Wat is medisch begeleide voortplanting?
Medisch begeleide voortplanting (MBV) is het geheel van medische behandeling die, overeenkomstig de regels en van de wet van 6 juli 2007, worden toegepast met het oog op het tot stand brengen van zwangerschap buiten het kader van natuurlijke bevruchting. Deze handelingen omvatten onder meer:
- Kunstmatige inseminatie;
- Eén van de in-vitrofertilisatietechnieken.
Begrippen
Hieronder verstaat men de verschillende technieken waarbij sperma van de partner of van een donor wordt ingebracht in de genitale tractus (voortplantingsorganen) van de vrouw, met als doel een bevruchting van de eicel in het lichaam te laten plaatsvinden.
- In-vitrofertilisatie (IVF)
Daarbij gaat het om technieken waarbij op een bepaald ogenblik een eicel en/of een embryo buiten het lichaam wordt behandeld.
Bij IVF worden eicellen van de vrouw (wensouder of donor) opgezogen uit de eierstokken en in een gespecialiseerd laboratorium samengebracht met zaadcellen (van de partner of een donor). Na bevruchting worden de embryo’s op twee mogelijke manieren teruggeplaatst: ofwel in de eileider, ofwel rechtstreeks in de baarmoeder.
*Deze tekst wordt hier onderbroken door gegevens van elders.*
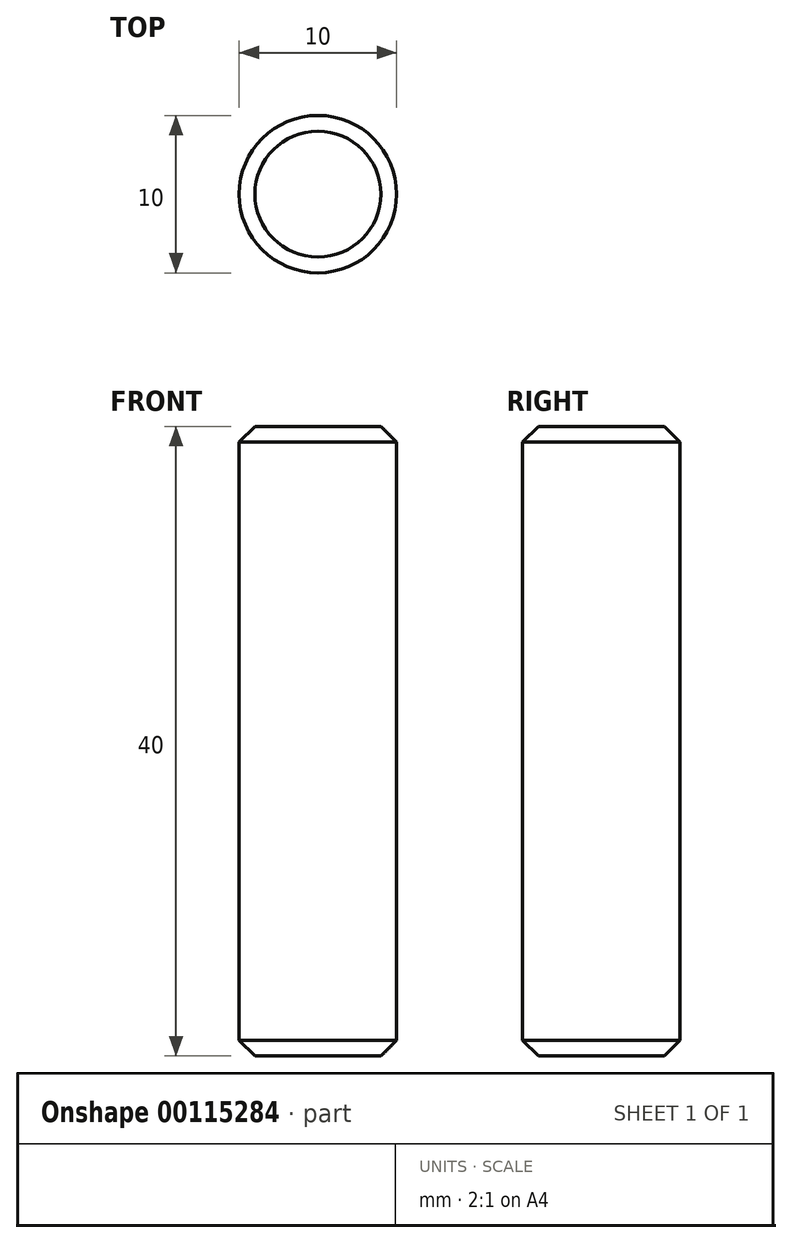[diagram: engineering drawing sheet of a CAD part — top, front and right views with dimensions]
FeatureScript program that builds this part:
annotation { "Feature Type Name" : "Feature", "Feature Type Description" : "" }
export const myFeature = defineFeature(function(context is Context, id is Id, definition is map)
    precondition{}
    {
        {
            var Q0;
            Q0=qCreatedBy(makeId("Top.planeOp"),FACE);
            var sketch = newSketch(context, id + "F0", { "sketchPlane" : qUnion([Q0])});
            skCircle(sketch, "E0", {"center": v(252.21, -177.8) * mm, "radius": 5 * mm});
            skSolve(sketch);
        }
        {
            var Q0;
            Q0=qSketchRegion(id+"F0",true);
            extrude(context, id + "F1", {"entities" : qUnion([Q0]), "depth" : 40 * mm});
        }
        {
            var Q0;
            Q0=makeQuery(id+"F8deoI0ds9OQQvR_1.opExtrude","CAP_EDGE",EDGE,{"disambiguationData":[OSD([sQuery(id+"FNSmDNgICrr5992_1.wireOp",EDGE,"WrhgqPip-Hxug-TX0C-coz8-qmcBmcraZFxG")])],"isStart":false});
            var Q1;
            {var subQ0=sQuery(id+"FNSmDNgICrr5992_1.wireOp",EDGE,"QBF4ybXC-I8lF-9HyA-q2n1-7PO9bMuNv2Xd");var subQ1=makeQuery(id+"FOaXZToMlUD9SUw_1.opExtrude","CAP_EDGE",EDGE,{"disambiguationData":[OSD([subQ0])],"isStart":false});Q1=makeQuery(id+"F1XH75m9Bu4Q1Kw_1.opFillet","BLEND_EDGE",EDGE,{"blendedFrom":[makeQuery(id+"F3adTf6APA5g0nj_2.opBoolean","MERGE",EDGE,{"derivedFrom":[subQ1,makeQuery(id+"FOHSBbMP8IG0Sfg_2.opPattern","COPY",EDGE,{"derivedFrom":subQ1,"instanceName":"1"}),makeQuery(id+"FOHSBbMP8IG0Sfg_2.opPattern","COPY",EDGE,{"derivedFrom":subQ1,"instanceName":"2"}),makeQuery(id+"FOHSBbMP8IG0Sfg_2.opPattern","COPY",EDGE,{"derivedFrom":subQ1,"instanceName":"3"}),makeQuery(id+"FOHSBbMP8IG0Sfg_2.opPattern","COPY",EDGE,{"derivedFrom":subQ1,"instanceName":"4"}),makeQuery(id+"FOHSBbMP8IG0Sfg_2.opPattern","COPY",EDGE,{"derivedFrom":subQ1,"instanceName":"5"})]}),makeQuery(id+"F8deoI0ds9OQQvR_1.opExtrude","CAP_FACE",FACE,{"disambiguationData":[OSD([sQuery(id+"FNSmDNgICrr5992_1.wireOp",EDGE,"WrhgqPip-Hxug-TX0C-coz8-qmcBmcraZFxG"),subQ0])],"isStart":false})],"blendedInto":[makeQuery(id+"F8deoI0ds9OQQvR_1.opExtrude","CAP_FACE",FACE,{"disambiguationData":[OSD([sQuery(id+"FNSmDNgICrr5992_1.wireOp",EDGE,"WrhgqPip-Hxug-TX0C-coz8-qmcBmcraZFxG"),subQ0])],"isStart":false})]});}
            var Q2;
            Q2=makeQuery(id+"F5Nv93303G39r8I_3.opExtrude","CAP_EDGE",EDGE,{"disambiguationData":[OSD([sQuery(id+"FpatWay3Y1nzrsI_2.wireOp",EDGE,"FyXStOlr-4eru-C9Gf-DU6Q-nSZis50Lsmzc")])],"isStart":false});
            var Q3;
            {var subQ0=sQuery(id+"FpatWay3Y1nzrsI_2.wireOp",EDGE,"V4fqaZMG-WK9z-iNdc-dBwx-bLhpO43WXJdH");var subQ1=makeQuery(id+"FIPxoUkmKFCymNP_2.opExtrude","CAP_EDGE",EDGE,{"disambiguationData":[OSD([subQ0])],"isStart":false});Q3=makeQuery(id+"FOxRyz4zF4mRUTp_2.opFillet","BLEND_EDGE",EDGE,{"blendedFrom":[makeQuery(id+"FnNP1aSXQnMZEpo_4.opBoolean","MERGE",EDGE,{"derivedFrom":[subQ1,makeQuery(id+"FjADqP8Pk50ClZA_3.opPattern","COPY",EDGE,{"derivedFrom":subQ1,"instanceName":"1"}),makeQuery(id+"FjADqP8Pk50ClZA_3.opPattern","COPY",EDGE,{"derivedFrom":subQ1,"instanceName":"2"}),makeQuery(id+"FjADqP8Pk50ClZA_3.opPattern","COPY",EDGE,{"derivedFrom":subQ1,"instanceName":"3"}),makeQuery(id+"FjADqP8Pk50ClZA_3.opPattern","COPY",EDGE,{"derivedFrom":subQ1,"instanceName":"4"}),makeQuery(id+"FjADqP8Pk50ClZA_3.opPattern","COPY",EDGE,{"derivedFrom":subQ1,"instanceName":"5"})]}),makeQuery(id+"F5Nv93303G39r8I_3.opExtrude","CAP_FACE",FACE,{"disambiguationData":[OSD([sQuery(id+"FpatWay3Y1nzrsI_2.wireOp",EDGE,"FyXStOlr-4eru-C9Gf-DU6Q-nSZis50Lsmzc"),subQ0])],"isStart":false})],"blendedInto":[makeQuery(id+"F5Nv93303G39r8I_3.opExtrude","CAP_FACE",FACE,{"disambiguationData":[OSD([sQuery(id+"FpatWay3Y1nzrsI_2.wireOp",EDGE,"FyXStOlr-4eru-C9Gf-DU6Q-nSZis50Lsmzc"),subQ0])],"isStart":false})]});}
            var Q4;
            Q4=makeQuery(id+"F1.opExtrude","CAP_EDGE",EDGE,{"disambiguationData":[OSD([sQuery(id+"F0.wireOp",EDGE,"E0")])],"isStart":false});
            var Q5;
            Q5=makeQuery(id+"F1.opExtrude","CAP_EDGE",EDGE,{"disambiguationData":[OSD([sQuery(id+"F0.wireOp",EDGE,"E0")])],"isStart":true});
            chamfer(context, id + "F2", {"entities" : qUnion([Q0, Q1, Q2, Q3, Q4, Q5]), "width" : 1 * mm, "tangentPropagation" : true});
        }
    });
Ook de techniek van intra-cytoplasmatische sperma-injectie (ICSI), waarbij één enkele zaadcel rechtstreeks in de eicel wordt geïnjecteerd, valt onder de brede definitie van IVF.
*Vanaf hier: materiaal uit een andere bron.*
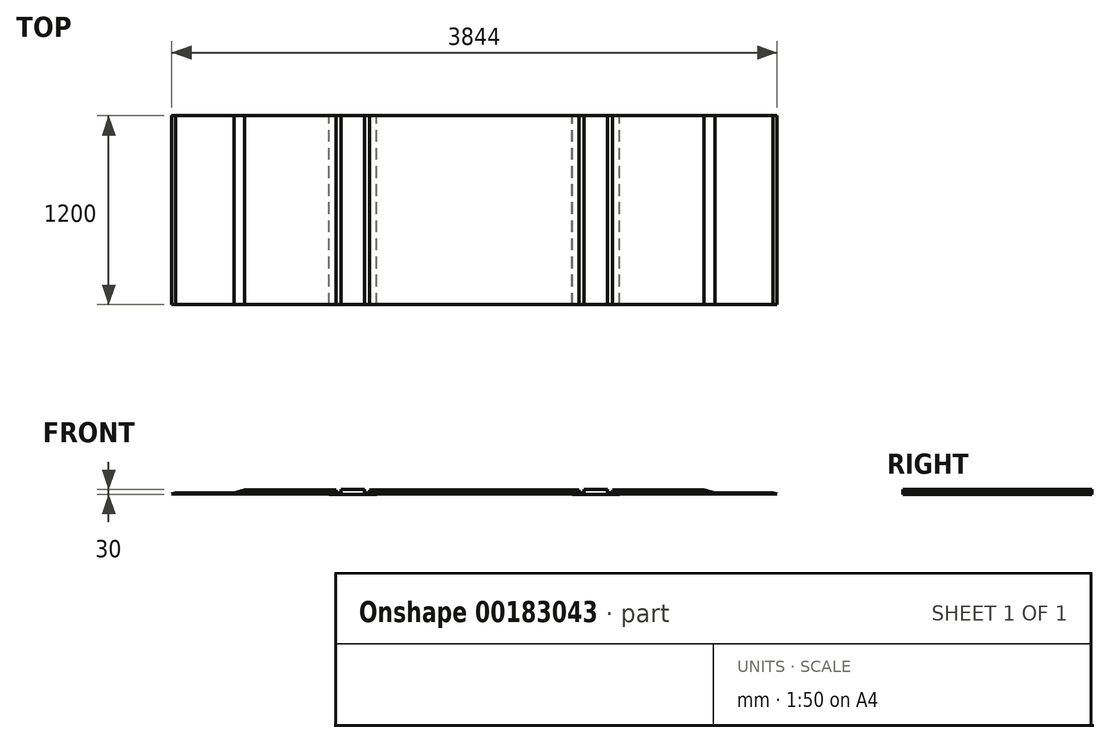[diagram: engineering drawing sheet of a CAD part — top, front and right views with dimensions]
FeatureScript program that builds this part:
annotation { "Feature Type Name" : "Feature", "Feature Type Description" : "" }
export const myFeature = defineFeature(function(context is Context, id is Id, definition is map)
    precondition{}
    {
        {
            var Q0;
            Q0=qCreatedBy(makeId("Front.planeOp"),FACE);
            var sketch = newSketch(context, id + "F0", { "sketchPlane" : qUnion([Q0])});
            skLineSegment(sketch, "E0.bottom", {"start": v(-847, 0) * mm, "end": v(-697, 0) * mm});
            skLineSegment(sketch, "E0.top", {"start": v(-847, 20) * mm, "end": v(-697, 20) * mm});
            skLineSegment(sketch, "E0.left", {"start": v(-847, 0) * mm, "end": v(-847, 20) * mm});
            skLineSegment(sketch, "E0.right", {"start": v(-697, 0) * mm, "end": v(-697, 20) * mm});
            skLineSegment(sketch, "E1.bottom", {"start": v(-922, 0) * mm, "end": v(-622, 0) * mm});
            skLineSegment(sketch, "E1.top", {"start": v(-922, -10) * mm, "end": v(-622, -10) * mm});
            skLineSegment(sketch, "E1.left", {"start": v(-922, 0) * mm, "end": v(-922, -10) * mm});
            skLineSegment(sketch, "E1.right", {"start": v(-622, 0) * mm, "end": v(-622, -10) * mm});
            skSolve(sketch);
        }
        {
            var Q0;
            Q0=makeQuery(id+"F0.imprint","IMPRINT",FACE,{"disambiguationData":[TD([[makeQuery(id+"F0.imprint","IMPRINT",EDGE,{"derivedFrom":sQuery(id+"F0.wireOp",EDGE,"E0.top")}),-1.0]])]});
            var Q1;
            Q1=makeQuery(id+"F0.imprint","IMPRINT",FACE,{"disambiguationData":[TD([[makeQuery(id+"F0.imprint","IMPRINT",EDGE,{"derivedFrom":sQuery(id+"F0.wireOp",EDGE,"E1.top")}),1.0]])]});
            extrude(context, id + "F1", {"entities" : qUnion([Q0, Q1]), "endBound" : BoundingType.SYMMETRIC, "depth" : 1200 * mm});
        }
        {
            var Q0;
            Q0=makeQuery(id+"F1.opExtrude","SWEPT_BODY",BODY,{"disambiguationData":[OSD([sQuery(id+"F0.wireOp",EDGE,"E0.top"),sQuery(id+"F0.wireOp",EDGE,"E0.left"),sQuery(id+"F0.wireOp",EDGE,"E0.right"),sQuery(id+"F0.wireOp",EDGE,"E1.bottom"),sQuery(id+"F0.wireOp",EDGE,"E1.top"),sQuery(id+"F0.wireOp",EDGE,"E1.left"),sQuery(id+"F0.wireOp",EDGE,"E1.right")])]});
            var Q1;
            Q1=qCreatedBy(makeId("Right.planeOp"),FACE);
            mirror(context, id + "F2", {"entities" : qUnion([Q0]), "mirrorPlane" : qUnion([Q1])});
        }
        {
            var Q0;
            Q0=qCreatedBy(makeId("Front.planeOp"),FACE);
            var sketch = newSketch(context, id + "F3", { "sketchPlane" : qUnion([Q0])});
            skLineSegment(sketch, "E2", {"start": v(-621, -9) * mm, "end": v(0, -9) * mm});
            skLineSegment(sketch, "E3", {"start": v(0, -9) * mm, "end": v(0, 0) * mm});
            skLineSegment(sketch, "E4", {"start": v(-621, 0) * mm, "end": v(-621, -9) * mm});
            skLineSegment(sketch, "E5.MirrorCS", {"start": v(621, -9) * mm, "end": v(0, -9) * mm});
            skLineSegment(sketch, "E6.MirrorCS", {"start": v(621, 0) * mm, "end": v(621, -9) * mm});
            skLineSegment(sketch, "E7", {"start": v(-621, 0) * mm, "end": v(621, 0) * mm});
            skSolve(sketch);
        }
        {
            var Q0;
            Q0=makeQuery(id+"F3.imprint","IMPRINT",FACE,{"disambiguationData":[TD([[makeQuery(id+"F3.imprint","IMPRINT",EDGE,{"derivedFrom":sQuery(id+"F3.wireOp",EDGE,"E2")}),1.0]])]});
            var Q1;
            {var subQ0=sQuery(id+"F3.wireOp",EDGE,"E3");Q1=makeQuery(id+"F3.imprint","IMPRINT",FACE,{"disambiguationData":[TD([[makeQuery(id+"F3.imprint","IMPRINT",EDGE,{"derivedFrom":subQ0}),-1.0]])]});}
            extrude(context, id + "F4", {"entities" : qUnion([Q0, Q1]), "endBound" : BoundingType.SYMMETRIC, "depth" : 1200 * mm});
        }
        {
            var Q0;
            Q0 = qSketchRegion(id + "F3", true);
            extrude(context, id + "F5", {"entities" : qUnion([Q0]), "endBound" : BoundingType.SYMMETRIC, "depth" : 1200 * mm});
        }
        {
            var Q0;
            Q0=qCreatedBy(makeId("Front.planeOp"),FACE);
            var sketch = newSketch(context, id + "F6", { "sketchPlane" : qUnion([Q0])});
            skLineSegment(sketch, "E8", {"start": v(-922, 0) * mm, "end": v(-1897.27, 0) * mm});
            skLineSegment(sketch, "E9", {"start": v(-1922, -9) * mm, "end": v(-922, -9) * mm});
            skLineSegment(sketch, "E10", {"start": v(-922, -9) * mm, "end": v(-922, 0) * mm});
            skLineSegment(sketch, "E11", {"start": v(-1922, -9) * mm, "end": v(-1897.27, 0) * mm});
            skSolve(sketch);
        }
        {
            var Q0;
            Q0 = qSketchRegion(id + "F6", true);
            extrude(context, id + "F7", {"entities" : qUnion([Q0]), "endBound" : BoundingType.SYMMETRIC, "depth" : 1200 * mm});
        }
        {
            var Q0;
            Q0=qCreatedBy(makeId("Front.planeOp"),FACE);
            var sketch = newSketch(context, id + "F8", { "sketchPlane" : qUnion([Q0])});
            skLineSegment(sketch, "E12", {"start": v(-877, 18) * mm, "end": v(-877, 0) * mm});
            skLineSegment(sketch, "E13", {"start": v(-877, 18) * mm, "end": v(-1459.82, 18) * mm});
            skLineSegment(sketch, "E14", {"start": v(-1459.82, 18) * mm, "end": v(-1527, 0) * mm});
            skLineSegment(sketch, "E15", {"start": v(-1527, 0) * mm, "end": v(-877, 0) * mm});
            skSolve(sketch);
        }
        {
            var Q0;
            Q0=makeQuery(id+"F8.imprint","IMPRINT",FACE,{"disambiguationData":[TD([[makeQuery(id+"F8.imprint","IMPRINT",EDGE,{"derivedFrom":sQuery(id+"F8.wireOp",EDGE,"E12")}),-1.0]])]});
            extrude(context, id + "F9", {"entities" : qUnion([Q0]), "endBound" : BoundingType.SYMMETRIC, "depth" : 1200 * mm});
        }
        {
            var Q0;
            Q0=makeQuery(id+"F9.opExtrude","SWEPT_BODY",BODY,{"disambiguationData":[OSD([sQuery(id+"F8.wireOp",EDGE,"E12"),sQuery(id+"F8.wireOp",EDGE,"E13"),sQuery(id+"F8.wireOp",EDGE,"E14"),sQuery(id+"F8.wireOp",EDGE,"E15")])]});
            var Q1;
            Q1=makeQuery(id+"F7.opExtrude","SWEPT_BODY",BODY,{"disambiguationData":[OSD([sQuery(id+"F6.wireOp",EDGE,"E8"),sQuery(id+"F6.wireOp",EDGE,"E9"),sQuery(id+"F6.wireOp",EDGE,"E10"),sQuery(id+"F6.wireOp",EDGE,"E11")])]});
            var Q2;
            Q2=qCreatedBy(makeId("Right.planeOp"),FACE);
            mirror(context, id + "F10", {"entities" : qUnion([Q0, Q1]), "mirrorPlane" : qUnion([Q2])});
        }
        {
            var Q0;
            Q0=makeQuery(id+"F5.opExtrude","SWEPT_BODY",BODY,{"disambiguationData":[OSD([sQuery(id+"F3.wireOp",EDGE,"IlEzs66W-XQdu-dB0a-ufvr-pwqDSTq3vz9y"),sQuery(id+"F3.wireOp",EDGE,"WTLtitHL-1j3M-uJKV-0gNo-VFhWVUfDdCb5"),sQuery(id+"F3.wireOp",EDGE,"it4Sctpj-h7Bl-NnCC-PNGB-gEzyUDw93y03"),sQuery(id+"F3.wireOp",EDGE,"E2"),sQuery(id+"F3.wireOp",EDGE,"E4"),sQuery(id+"F3.wireOp",EDGE,"43d93d10-b250-4630-8e98-3a0783c7a0780.MirrorCS"),sQuery(id+"F3.wireOp",EDGE,"bd07c16e-2156-4697-9ef1-af36a7aa0dd00.MirrorCS"),sQuery(id+"F3.wireOp",EDGE,"E5.MirrorCS"),sQuery(id+"F3.wireOp",EDGE,"E6.MirrorCS"),sQuery(id+"F3.wireOp",EDGE,"bc8f47d0-8099-4d0b-8b12-18eae32bd22f0.MirrorCS")])]});
            deleteBodies(context, id + "F11", {"entities" : qUnion([Q0])});
        }
        {
            var Q0;
            Q0=qCreatedBy(makeId("Front.planeOp"),FACE);
            var sketch = newSketch(context, id + "F12", { "sketchPlane" : qUnion([Q0])});
            skLineSegment(sketch, "E16.bottom", {"start": v(-665, 0) * mm, "end": v(665, 0) * mm});
            skLineSegment(sketch, "E16.top", {"start": v(-665, 18) * mm, "end": v(665, 18) * mm});
            skLineSegment(sketch, "E16.left", {"start": v(-665, 0) * mm, "end": v(-665, 18) * mm});
            skLineSegment(sketch, "E16.right", {"start": v(665, 0) * mm, "end": v(665, 18) * mm});
            skSolve(sketch);
        }
        {
            var Q0;
            Q0=makeQuery(id+"F12.imprint","IMPRINT",FACE,{"disambiguationData":[TD([[makeQuery(id+"F12.imprint","IMPRINT",EDGE,{"derivedFrom":sQuery(id+"F12.wireOp",EDGE,"E16.bottom")}),1.0]])]});
            extrude(context, id + "F13", {"entities" : qUnion([Q0]), "endBound" : BoundingType.SYMMETRIC, "depth" : 1200 * mm});
        }
    });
Gameten zijn voortplantingscellen die op basis van het geslacht worden ingedeeld in vrouwelijke gameten (eicellen) en mannelijke gameten (spermatozoïden). Bij samensmelting vormen zij een zygote (bevruchte eicel), die zich tot een embryo ontwikkelt.
Dit zijn de organen die de gameten produceren, namelijk de eierstokken bij de vrouw en de teelballen bij de man.
Volgens de MBV-wet is een wensouder: “elke persoon die heeft besloten om ouder te worden door middel van medisch begeleide voortplanting, ongeacht of dit met zijn eigen gameten of embryo's gebeurt of niet”.
Hoe wordt de afstamming geregeld?
De afstamming bij medisch begeleide voortplanting wordt geregeld door artikel 318, §4 oud BW, evenals door de artikelen 27 en 56 van de MBV-wet.
De afstamming langs meemoederszijde (bij vrouwelijke koppels) wordt specifiek geregeld in artikelen 325/1 tot en met 325/10 oud BW.